(Stored data entries)
--
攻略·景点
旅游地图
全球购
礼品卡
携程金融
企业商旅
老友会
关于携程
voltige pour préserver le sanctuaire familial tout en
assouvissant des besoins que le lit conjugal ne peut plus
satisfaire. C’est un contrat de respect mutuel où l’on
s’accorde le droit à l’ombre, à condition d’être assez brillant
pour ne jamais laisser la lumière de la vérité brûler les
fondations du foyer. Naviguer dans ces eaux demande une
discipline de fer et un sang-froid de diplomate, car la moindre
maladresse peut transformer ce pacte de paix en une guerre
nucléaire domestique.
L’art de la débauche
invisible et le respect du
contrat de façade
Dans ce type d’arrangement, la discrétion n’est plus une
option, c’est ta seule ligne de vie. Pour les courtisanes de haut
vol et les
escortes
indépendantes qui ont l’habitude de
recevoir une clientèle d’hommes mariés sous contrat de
--
■ **Problem requirements**
Restate exactly each line of the data from the one bearing "satisfaire. C’est un" to the end, and add nothing.

■ **Task result**
satisfaire. C’est un contrat de respect mutuel où l’on
s’accorde le droit à l’ombre, à condition d’être assez brillant
pour ne jamais laisser la lumière de la vérité brûler les
fondations du foyer. Naviguer dans ces eaux demande une
discipline de fer et un sang-froid de diplomate, car la moindre
maladresse peut transformer ce pacte de paix en une guerre
nucléaire domestique.
L’art de la débauche
invisible et le respect du
contrat de façade
Dans ce type d’arrangement, la discrétion n’est plus une
option, c’est ta seule ligne de vie. Pour les courtisanes de haut
vol et les
escortes
indépendantes qui ont l’habitude de
recevoir une clientèle d’hommes mariés sous contrat de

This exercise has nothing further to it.